INSTRUCTIONS TO FOLLOW
Can you reproduce each of the rows below word for word, without leaving anything out?

[Collected data entries]
+++++
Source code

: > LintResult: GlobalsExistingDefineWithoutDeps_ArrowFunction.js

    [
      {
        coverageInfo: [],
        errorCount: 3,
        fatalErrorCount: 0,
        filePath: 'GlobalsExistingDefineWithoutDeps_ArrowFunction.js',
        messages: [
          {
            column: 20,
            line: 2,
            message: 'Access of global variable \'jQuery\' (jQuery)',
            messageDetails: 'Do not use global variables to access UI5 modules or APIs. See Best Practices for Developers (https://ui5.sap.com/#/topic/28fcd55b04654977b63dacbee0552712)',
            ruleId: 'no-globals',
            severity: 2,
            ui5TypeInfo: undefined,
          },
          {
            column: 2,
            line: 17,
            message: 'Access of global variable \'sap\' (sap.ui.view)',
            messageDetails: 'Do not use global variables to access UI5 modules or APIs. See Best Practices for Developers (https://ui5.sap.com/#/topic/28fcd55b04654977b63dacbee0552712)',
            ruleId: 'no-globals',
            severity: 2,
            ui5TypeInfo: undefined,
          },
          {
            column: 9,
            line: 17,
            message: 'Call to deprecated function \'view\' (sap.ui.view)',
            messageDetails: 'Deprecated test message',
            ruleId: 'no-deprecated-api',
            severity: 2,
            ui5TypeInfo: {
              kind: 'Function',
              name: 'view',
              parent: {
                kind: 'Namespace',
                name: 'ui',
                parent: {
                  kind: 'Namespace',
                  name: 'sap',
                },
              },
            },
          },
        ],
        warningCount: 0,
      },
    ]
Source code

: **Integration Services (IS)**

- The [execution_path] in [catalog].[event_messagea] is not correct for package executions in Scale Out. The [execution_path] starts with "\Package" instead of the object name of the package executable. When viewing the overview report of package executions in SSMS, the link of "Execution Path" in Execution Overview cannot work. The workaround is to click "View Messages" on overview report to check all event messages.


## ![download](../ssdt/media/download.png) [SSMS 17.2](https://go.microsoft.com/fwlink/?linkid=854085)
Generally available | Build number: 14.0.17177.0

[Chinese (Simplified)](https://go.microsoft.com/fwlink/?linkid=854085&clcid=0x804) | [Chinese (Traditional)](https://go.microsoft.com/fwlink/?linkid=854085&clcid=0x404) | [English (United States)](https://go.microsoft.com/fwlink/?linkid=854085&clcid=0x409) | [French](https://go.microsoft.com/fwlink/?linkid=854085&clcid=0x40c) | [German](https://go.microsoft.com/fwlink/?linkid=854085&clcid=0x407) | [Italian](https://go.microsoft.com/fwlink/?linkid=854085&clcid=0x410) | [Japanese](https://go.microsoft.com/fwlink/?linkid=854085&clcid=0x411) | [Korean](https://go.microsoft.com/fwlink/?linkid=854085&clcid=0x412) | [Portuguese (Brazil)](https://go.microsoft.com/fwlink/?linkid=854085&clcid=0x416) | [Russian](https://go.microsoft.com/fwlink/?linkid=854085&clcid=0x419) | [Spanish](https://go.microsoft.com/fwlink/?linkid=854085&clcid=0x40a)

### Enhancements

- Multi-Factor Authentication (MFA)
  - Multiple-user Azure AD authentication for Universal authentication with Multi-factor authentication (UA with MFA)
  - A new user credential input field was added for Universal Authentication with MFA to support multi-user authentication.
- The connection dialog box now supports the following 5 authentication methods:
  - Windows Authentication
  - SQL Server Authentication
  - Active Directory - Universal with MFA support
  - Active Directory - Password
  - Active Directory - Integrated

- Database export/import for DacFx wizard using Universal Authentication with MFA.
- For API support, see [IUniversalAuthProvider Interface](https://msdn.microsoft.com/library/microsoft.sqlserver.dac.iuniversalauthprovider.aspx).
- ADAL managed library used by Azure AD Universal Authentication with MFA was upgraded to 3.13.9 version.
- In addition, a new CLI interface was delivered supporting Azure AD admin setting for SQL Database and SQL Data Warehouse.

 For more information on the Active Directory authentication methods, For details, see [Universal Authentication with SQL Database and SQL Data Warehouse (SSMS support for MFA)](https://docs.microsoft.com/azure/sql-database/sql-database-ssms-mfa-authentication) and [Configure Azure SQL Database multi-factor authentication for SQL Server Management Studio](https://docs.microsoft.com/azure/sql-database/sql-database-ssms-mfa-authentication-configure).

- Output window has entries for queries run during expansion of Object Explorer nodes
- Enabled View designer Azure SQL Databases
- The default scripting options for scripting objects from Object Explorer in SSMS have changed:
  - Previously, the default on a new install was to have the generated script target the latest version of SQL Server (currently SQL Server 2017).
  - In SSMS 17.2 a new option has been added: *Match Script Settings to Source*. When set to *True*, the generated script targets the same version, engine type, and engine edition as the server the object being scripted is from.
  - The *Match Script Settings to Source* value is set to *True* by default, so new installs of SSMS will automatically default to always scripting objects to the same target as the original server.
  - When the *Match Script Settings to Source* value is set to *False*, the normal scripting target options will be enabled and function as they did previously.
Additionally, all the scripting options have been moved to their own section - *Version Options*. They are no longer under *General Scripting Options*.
+++++
ANSWER AREA
Source code

: > LintResult: GlobalsExistingDefineWithoutDeps_ArrowFunction.js

    [
      {
        coverageInfo: [],
        errorCount: 3,
        fatalErrorCount: 0,
        filePath: 'GlobalsExistingDefineWithoutDeps_ArrowFunction.js',
        messages: [
          {
            column: 20,
            line: 2,
            message: 'Access of global variable \'jQuery\' (jQuery)',
            messageDetails: 'Do not use global variables to access UI5 modules or APIs. See Best Practices for Developers (https://ui5.sap.com/#/topic/28fcd55b04654977b63dacbee0552712)',
            ruleId: 'no-globals',
            severity: 2,
            ui5TypeInfo: undefined,
          },
          {
            column: 2,
            line: 17,
            message: 'Access of global variable \'sap\' (sap.ui.view)',
            messageDetails: 'Do not use global variables to access UI5 modules or APIs. See Best Practices for Developers (https://ui5.sap.com/#/topic/28fcd55b04654977b63dacbee0552712)',
            ruleId: 'no-globals',
            severity: 2,
            ui5TypeInfo: undefined,
          },
          {
            column: 9,
            line: 17,
            message: 'Call to deprecated function \'view\' (sap.ui.view)',
            messageDetails: 'Deprecated test message',
            ruleId: 'no-deprecated-api',
            severity: 2,
            ui5TypeInfo: {
              kind: 'Function',
              name: 'view',
              parent: {
                kind: 'Namespace',
                name: 'ui',
                parent: {
                  kind: 'Namespace',
                  name: 'sap',
                },
              },
            },
          },
        ],
        warningCount: 0,
      },
    ]
Source code

: **Integration Services (IS)**

- The [execution_path] in [catalog].[event_messagea] is not correct for package executions in Scale Out. The [execution_path] starts with "\Package" instead of the object name of the package executable. When viewing the overview report of package executions in SSMS, the link of "Execution Path" in Execution Overview cannot work. The workaround is to click "View Messages" on overview report to check all event messages.


## ![download](../ssdt/media/download.png) [SSMS 17.2](https://go.microsoft.com/fwlink/?linkid=854085)
Generally available | Build number: 14.0.17177.0

[Chinese (Simplified)](https://go.microsoft.com/fwlink/?linkid=854085&clcid=0x804) | [Chinese (Traditional)](https://go.microsoft.com/fwlink/?linkid=854085&clcid=0x404) | [English (United States)](https://go.microsoft.com/fwlink/?linkid=854085&clcid=0x409) | [French](https://go.microsoft.com/fwlink/?linkid=854085&clcid=0x40c) | [German](https://go.microsoft.com/fwlink/?linkid=854085&clcid=0x407) | [Italian](https://go.microsoft.com/fwlink/?linkid=854085&clcid=0x410) | [Japanese](https://go.microsoft.com/fwlink/?linkid=854085&clcid=0x411) | [Korean](https://go.microsoft.com/fwlink/?linkid=854085&clcid=0x412) | [Portuguese (Brazil)](https://go.microsoft.com/fwlink/?linkid=854085&clcid=0x416) | [Russian](https://go.microsoft.com/fwlink/?linkid=854085&clcid=0x419) | [Spanish](https://go.microsoft.com/fwlink/?linkid=854085&clcid=0x40a)

### Enhancements

- Multi-Factor Authentication (MFA)
  - Multiple-user Azure AD authentication for Universal authentication with Multi-factor authentication (UA with MFA)
  - A new user credential input field was added for Universal Authentication with MFA to support multi-user authentication.
- The connection dialog box now supports the following 5 authentication methods:
  - Windows Authentication
  - SQL Server Authentication
  - Active Directory - Universal with MFA support
  - Active Directory - Password
  - Active Directory - Integrated

- Database export/import for DacFx wizard using Universal Authentication with MFA.
- For API support, see [IUniversalAuthProvider Interface](https://msdn.microsoft.com/library/microsoft.sqlserver.dac.iuniversalauthprovider.aspx).
- ADAL managed library used by Azure AD Universal Authentication with MFA was upgraded to 3.13.9 version.
- In addition, a new CLI interface was delivered supporting Azure AD admin setting for SQL Database and SQL Data Warehouse.

 For more information on the Active Directory authentication methods, For details, see [Universal Authentication with SQL Database and SQL Data Warehouse (SSMS support for MFA)](https://docs.microsoft.com/azure/sql-database/sql-database-ssms-mfa-authentication) and [Configure Azure SQL Database multi-factor authentication for SQL Server Management Studio](https://docs.microsoft.com/azure/sql-database/sql-database-ssms-mfa-authentication-configure).

- Output window has entries for queries run during expansion of Object Explorer nodes
- Enabled View designer Azure SQL Databases
- The default scripting options for scripting objects from Object Explorer in SSMS have changed:
  - Previously, the default on a new install was to have the generated script target the latest version of SQL Server (currently SQL Server 2017).
  - In SSMS 17.2 a new option has been added: *Match Script Settings to Source*. When set to *True*, the generated script targets the same version, engine type, and engine edition as the server the object being scripted is from.
  - The *Match Script Settings to Source* value is set to *True* by default, so new installs of SSMS will automatically default to always scripting objects to the same target as the original server.
  - When the *Match Script Settings to Source* value is set to *False*, the normal scripting target options will be enabled and function as they did previously.
Additionally, all the scripting options have been moved to their own section - *Version Options*. They are no longer under *General Scripting Options*.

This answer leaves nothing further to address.